Yes, both ends have to be held. I hold one end in my bench vise, the other with a C clamp. Needs to be clamped pretty tightly as a lot of force is imparted as you bend the wood. Bending quickly seems to work well with steam, but with dry heat bending, I do it gradually, increasing the pressure as I feel the wood yield to the heat. I usually over bend, as there will be a little spring-back. If you bend too far, you will need to reheat to reverse some of the bend.

You can see how he has clamped the strap in post #4. Practice on scrap wood before you commit your good stuff to the steam box (or however you want to do it).

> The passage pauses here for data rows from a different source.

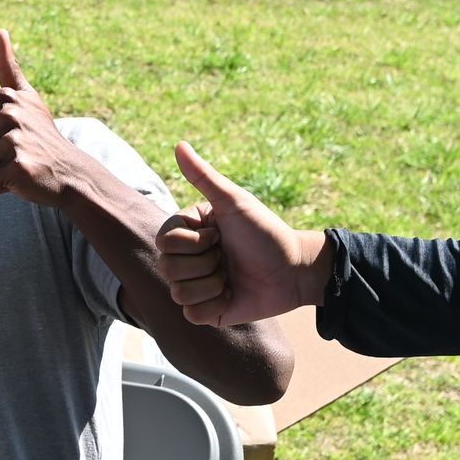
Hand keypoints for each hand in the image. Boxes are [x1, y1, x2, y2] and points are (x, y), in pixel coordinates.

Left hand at [0, 31, 85, 204]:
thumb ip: (7, 67)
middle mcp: (9, 115)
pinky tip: (18, 180)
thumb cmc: (40, 135)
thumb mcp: (26, 97)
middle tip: (5, 159)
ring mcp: (15, 140)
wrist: (70, 171)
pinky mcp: (18, 166)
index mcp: (5, 97)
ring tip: (12, 167)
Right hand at [157, 141, 328, 325]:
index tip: (219, 235)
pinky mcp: (207, 311)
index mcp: (188, 233)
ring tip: (231, 277)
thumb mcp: (234, 202)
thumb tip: (178, 144)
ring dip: (212, 284)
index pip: (164, 242)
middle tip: (227, 257)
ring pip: (179, 293)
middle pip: (168, 268)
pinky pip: (192, 314)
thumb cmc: (266, 232)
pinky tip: (232, 295)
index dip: (193, 242)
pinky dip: (215, 305)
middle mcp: (187, 259)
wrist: (295, 269)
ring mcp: (195, 286)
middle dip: (205, 263)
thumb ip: (203, 176)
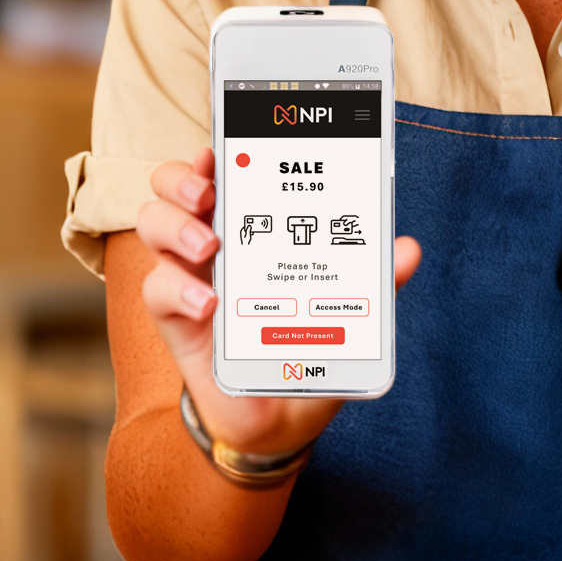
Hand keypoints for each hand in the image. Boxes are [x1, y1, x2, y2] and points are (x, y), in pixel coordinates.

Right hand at [135, 149, 422, 462]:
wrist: (282, 416)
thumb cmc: (308, 346)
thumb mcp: (348, 314)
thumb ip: (374, 281)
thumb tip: (408, 249)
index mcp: (251, 226)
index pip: (222, 172)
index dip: (214, 151)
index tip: (222, 144)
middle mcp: (211, 241)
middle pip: (171, 187)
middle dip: (182, 177)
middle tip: (209, 191)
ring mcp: (188, 276)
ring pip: (153, 225)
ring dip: (175, 225)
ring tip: (209, 243)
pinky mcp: (176, 318)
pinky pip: (158, 289)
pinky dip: (180, 290)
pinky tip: (210, 304)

If you want to try the hot pipe method, I'd suggest a hot stove pipe rather than water pipe, because you are going for a large radius bend. By the way, wear leather gloves.


----------



## AlaskaGuy (Jan 29, 2012)

There's also a whole bunch of YouTube video on making toboggan that cover the bending process. Some are better that others.


----------



## bold1 (May 5, 2013)

I have never steam bent any wood myself. But my father was involved in supplying wood for submarine keels during WW2. He told me they used Slippery Elm and placed the pieces into steam chambers where they could raise the pressure to force the steam into the wood before bending. I remember him saying they wanted the center of the piece to get to 160 degrees Fahrenheit or higher to change the polymer in the wood into a plastic state before they started to bend it so that the finished keel still had strength. I would say without knowing your core temp it would just be trail and error.


----------



## runswithscissors (Nov 8, 2012)

I suspect the real reason for raising the pressure was to raise the temperature. Billy Atkin (old time naval architect) said one time that steaming green white oak actually had the side effect of seasoning the wood. Except for surface moisture, the wood was no longer "green."


----------



## bold1 (May 5, 2013)

I don't know about that. I do know they still pressure treat lumber to force the chemicals throughout the wood.


----------



## runswithscissors (Nov 8, 2012)

True about pressure treated wood. They also puncture the wood with many little holes to let the chemicals penetrate.


----------



## jdh122 (Sep 8, 2010)

The USDA handbook suggests that there is no advantage to adding pressure: https://www.fpl.fs.fed.us/documnts/usda/ah125.pdf
That said, I know that quite a few people do use pressure (Engels Coachshop on YT, for example, who steambend very thick ash regularly).


----------



## pontic (Sep 25, 2016)

Type of wood can also help.I find that Ash bends the best for me; and yes air dried bents better.


----------



## steve104c (Jan 4, 2015)

Only steam the amount of you can bend right out of the steamer. You only have a few seconds to bend the steamed wood. The rules is to steam 20 minutes for every 1" of thickness. Take out the pieces one at a time and bend that piece before taking out the next piece. Steam bending is a little tricky. Also have steamer and your jig close to each other. The wood will cool faster than think. Always use heavy gloves even if you use tongs to remove wood from steamer. Skin will burn at. 130 -145 degrees and the steam will be 212 degrees. Have fun but be careful.


----------